Annotated region listings:
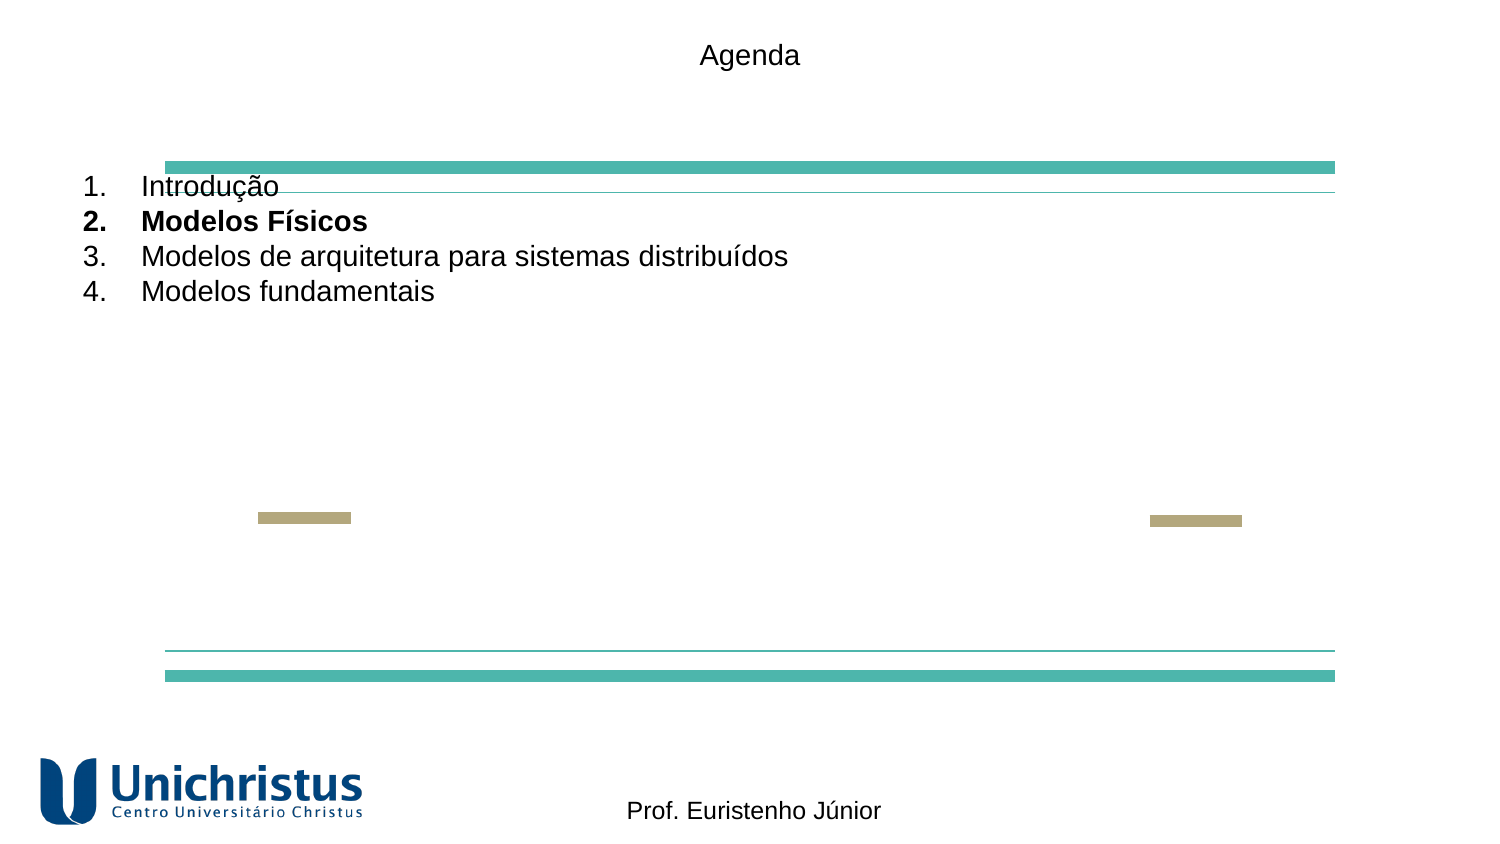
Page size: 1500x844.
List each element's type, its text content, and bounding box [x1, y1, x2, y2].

list Introdução Modelos Físicos Modelos de arquitetura para sistemas distribuídos Modelos fundamentais [51, 152, 1449, 750]
picture [35, 754, 367, 827]
title Agenda [51, 20, 1449, 137]
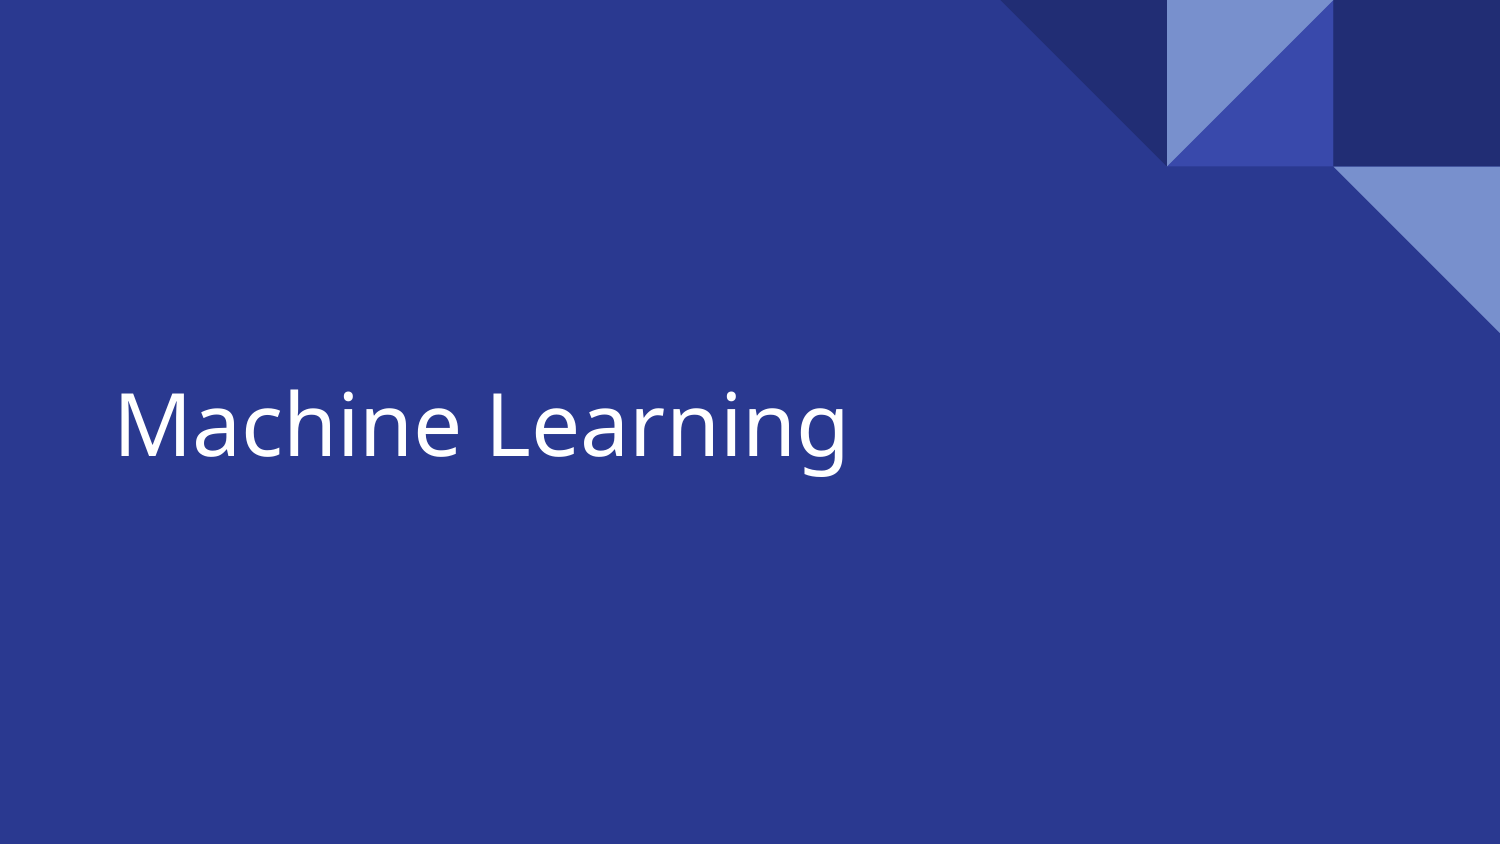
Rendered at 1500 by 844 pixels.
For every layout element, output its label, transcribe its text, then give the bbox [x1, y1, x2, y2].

title Machine Learning [98, 353, 1447, 491]
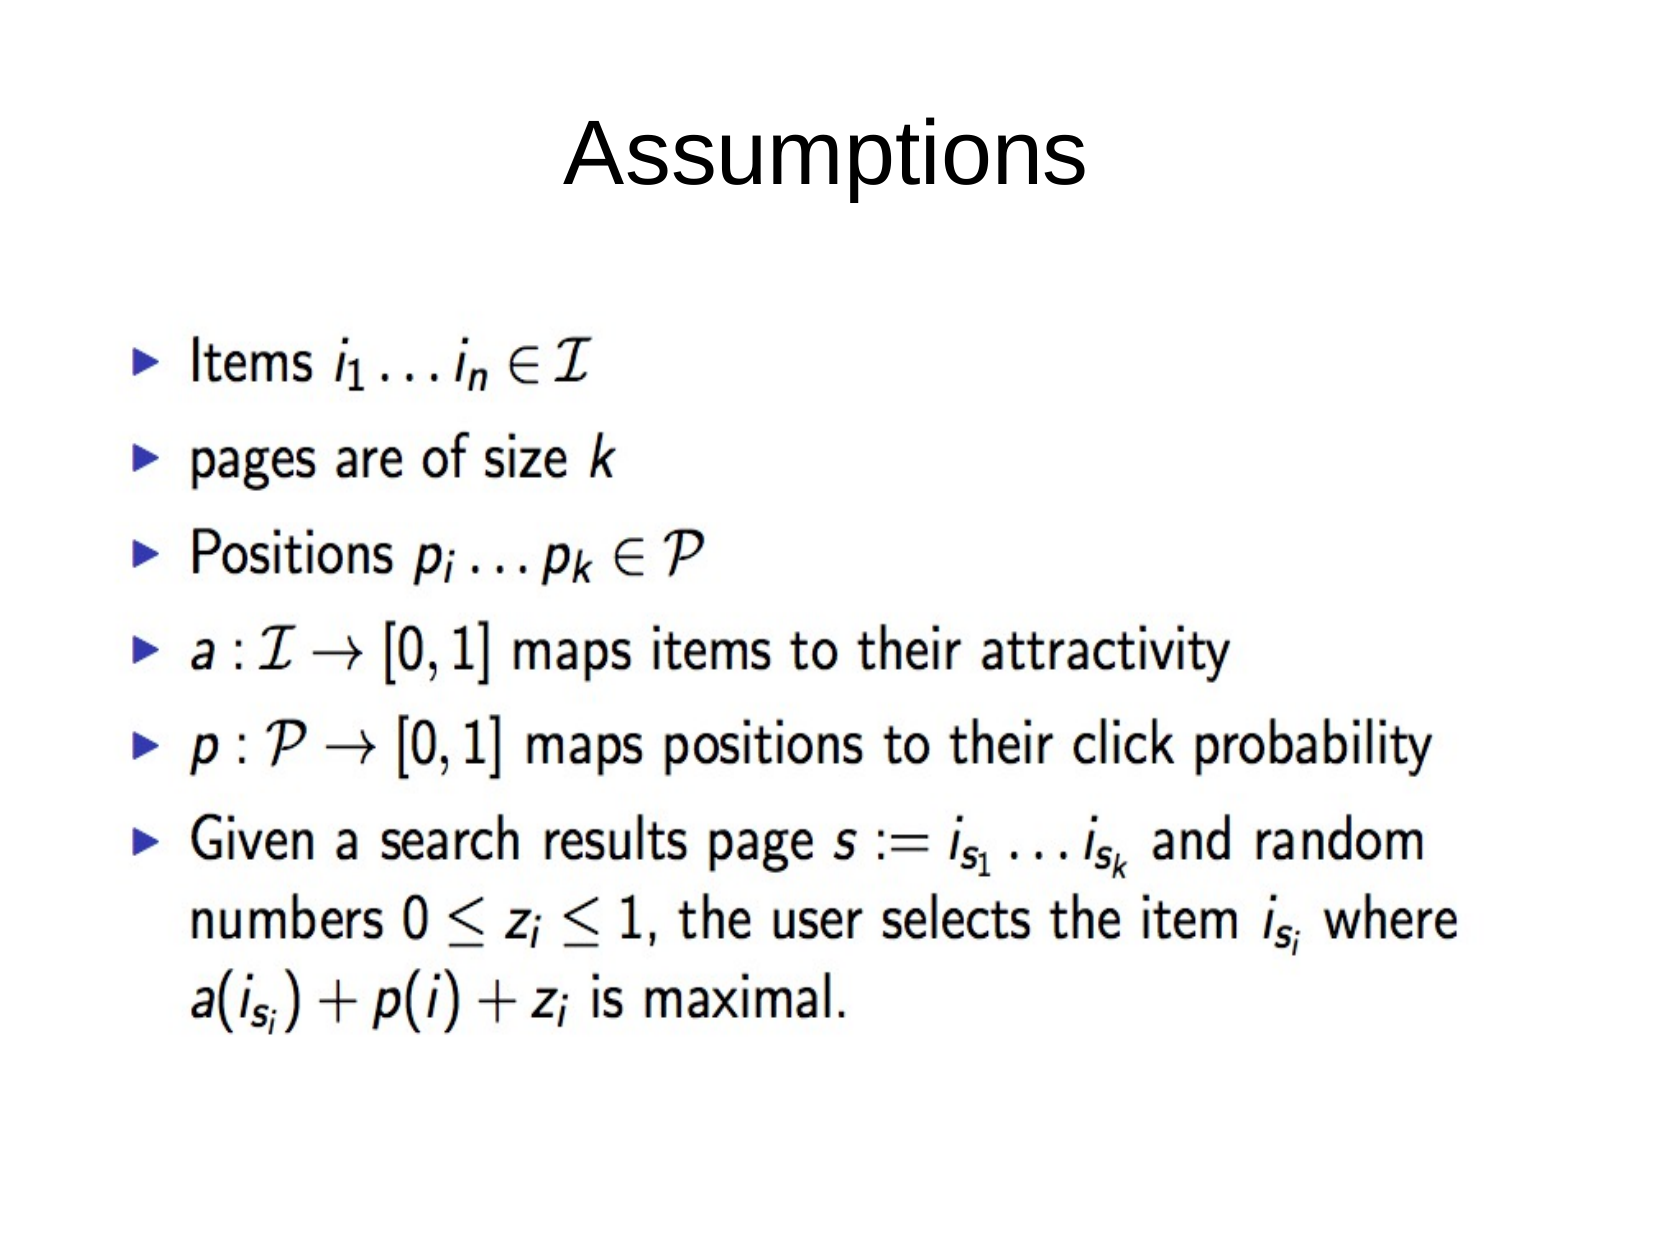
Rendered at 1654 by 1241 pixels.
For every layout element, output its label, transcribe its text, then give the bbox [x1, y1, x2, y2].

picture [90, 282, 1516, 1096]
title Assumptions [82, 49, 1571, 257]
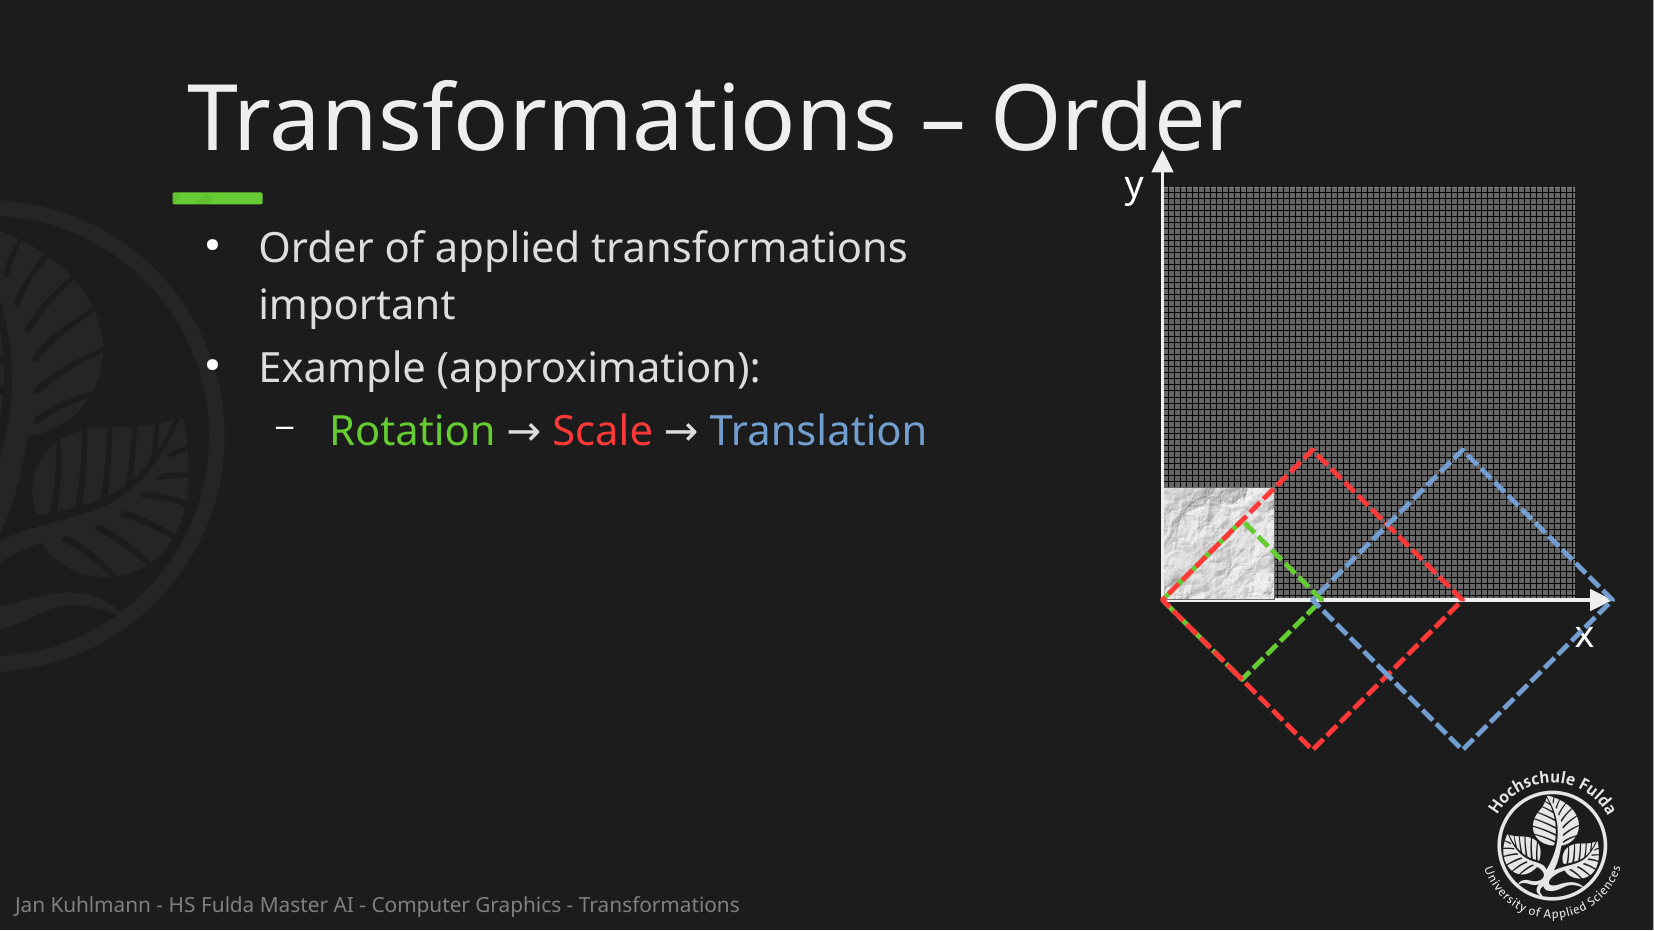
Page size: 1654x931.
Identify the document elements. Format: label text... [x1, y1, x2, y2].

text_box y [1109, 150, 1162, 217]
title Transformations – Order [187, 37, 1571, 193]
text_box x [1559, 602, 1613, 667]
list Order of applied transformations important Example (approximation): Rotation → Scale → Translation [187, 217, 1088, 758]
text_box [1164, 186, 1577, 600]
picture [1485, 771, 1620, 921]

EXERCISE OBJECTIVE: Repeat all of the rows above word for word, leaving the pictures out of your answer.

EXERCISE SOLUTION:
Page size: 1500x844.
List each element's type, its text content, and bounding box [x1, y1, x2, y2].

list Introdução Modelos Físicos Modelos de arquitetura para sistemas distribuídos Modelos fundamentais [51, 152, 1449, 750]
picture [35, 754, 367, 827]
title Agenda [51, 20, 1449, 137]
Rendered at 1500 by 844 pixels.
For every layout element, output its label, transcribe its text, then give the bbox [x1, y1, x2, y2].

title Machine Learning [98, 353, 1447, 491]
Rendered at 1654 by 1241 pixels.
For every layout element, output its label, transcribe its text, then give the bbox [x1, y1, x2, y2].

picture [90, 282, 1516, 1096]
title Assumptions [82, 49, 1571, 257]
Page size: 1654x931.
Identify the document elements. Format: label text... [x1, y1, x2, y2].

text_box y [1109, 150, 1162, 217]
title Transformations – Order [187, 37, 1571, 193]
text_box x [1559, 602, 1613, 667]
list Order of applied transformations important Example (approximation): Rotation → Scale → Translation [187, 217, 1088, 758]
text_box [1164, 186, 1577, 600]
picture [1485, 771, 1620, 921]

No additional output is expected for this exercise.